#### [Records for the exercise]
· · · · · · ·
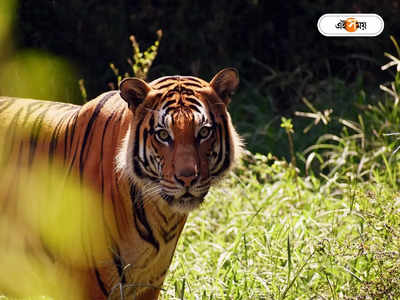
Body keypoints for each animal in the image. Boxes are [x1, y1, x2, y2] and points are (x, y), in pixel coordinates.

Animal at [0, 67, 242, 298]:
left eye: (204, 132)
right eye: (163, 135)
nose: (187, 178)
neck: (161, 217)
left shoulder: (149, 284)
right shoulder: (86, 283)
· · · · · · ·
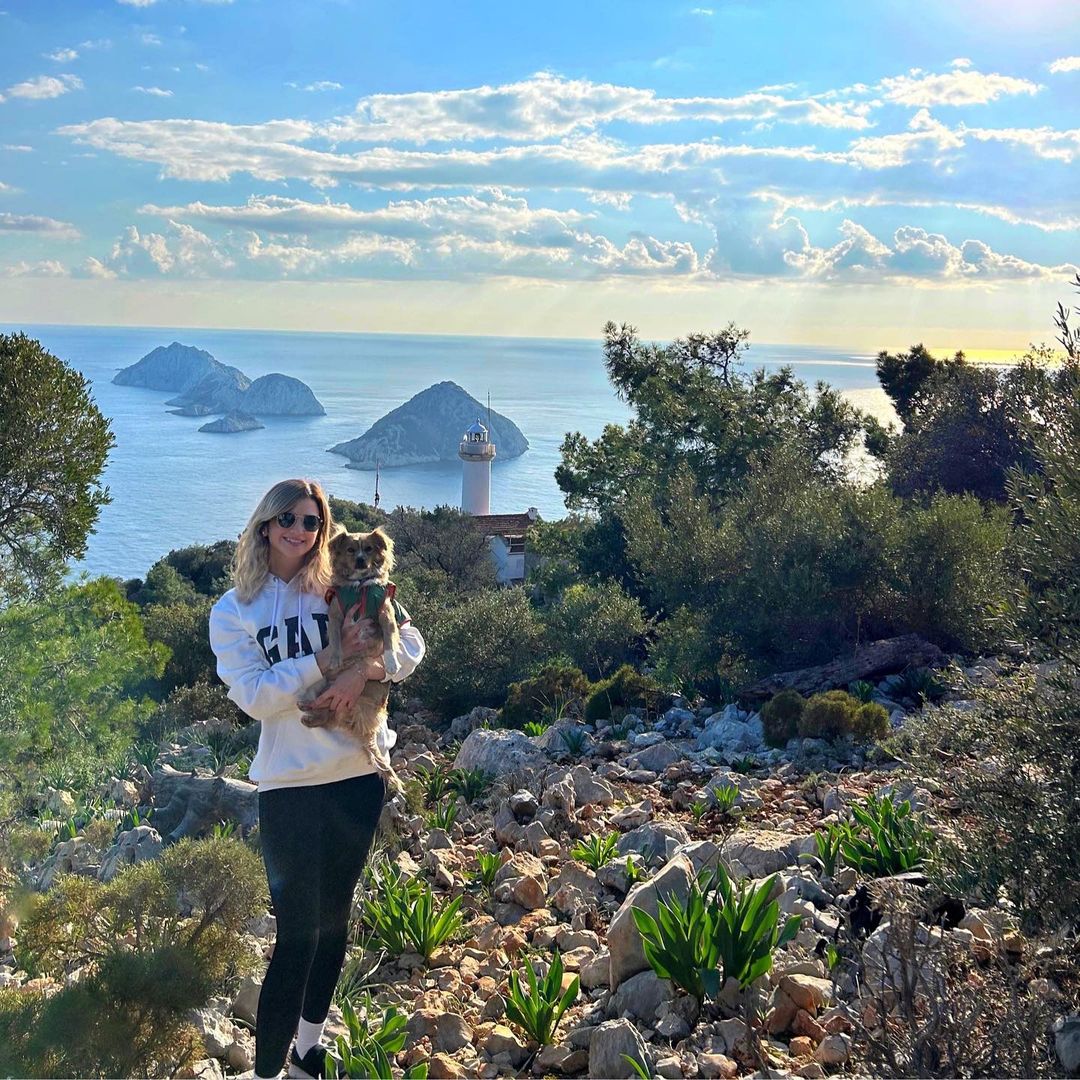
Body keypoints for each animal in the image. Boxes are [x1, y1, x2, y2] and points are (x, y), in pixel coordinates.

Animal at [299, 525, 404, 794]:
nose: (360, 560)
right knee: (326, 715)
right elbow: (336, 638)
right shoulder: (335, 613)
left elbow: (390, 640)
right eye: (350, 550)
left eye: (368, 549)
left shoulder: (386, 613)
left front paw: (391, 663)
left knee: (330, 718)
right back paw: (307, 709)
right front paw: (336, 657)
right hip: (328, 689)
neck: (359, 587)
· · · · · · ·
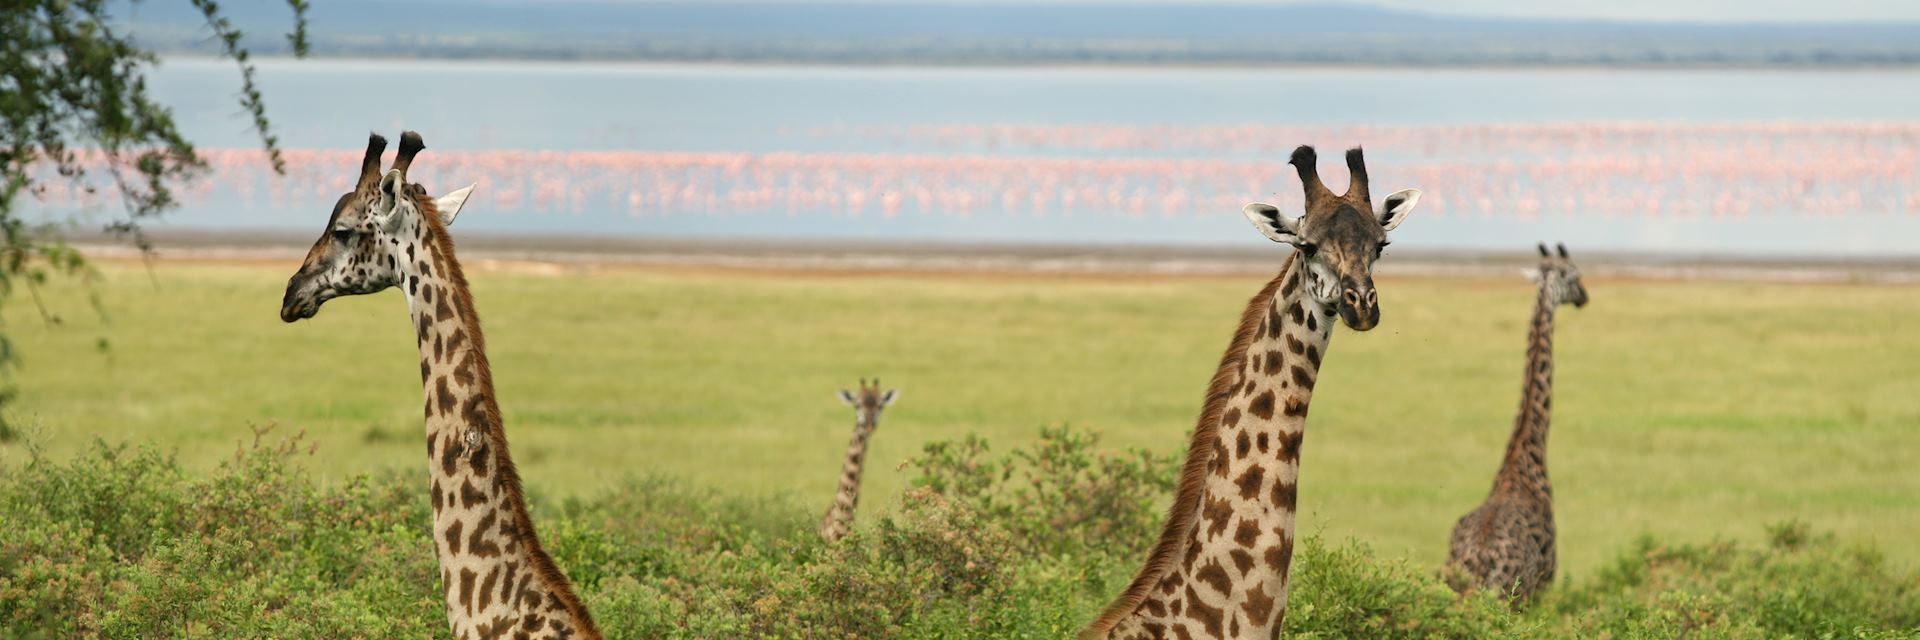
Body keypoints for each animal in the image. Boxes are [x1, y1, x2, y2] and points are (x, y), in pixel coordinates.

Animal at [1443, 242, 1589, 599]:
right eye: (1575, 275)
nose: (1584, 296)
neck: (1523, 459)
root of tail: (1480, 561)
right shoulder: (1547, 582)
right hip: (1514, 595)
· · · · · · ·
#### [Aim of the task]
In the listing above, find the line holding "right knee: (326, 715)" and the line holding "neck: (359, 587)", then output those two lines and every line between them exactly.

#### [Solution to this problem]
right knee: (326, 715)
right elbow: (336, 638)
right shoulder: (335, 613)
left elbow: (390, 640)
right eye: (350, 550)
left eye: (368, 549)
left shoulder: (386, 613)
left front paw: (391, 663)
left knee: (330, 718)
right back paw: (307, 709)
right front paw: (336, 657)
right hip: (328, 689)
neck: (359, 587)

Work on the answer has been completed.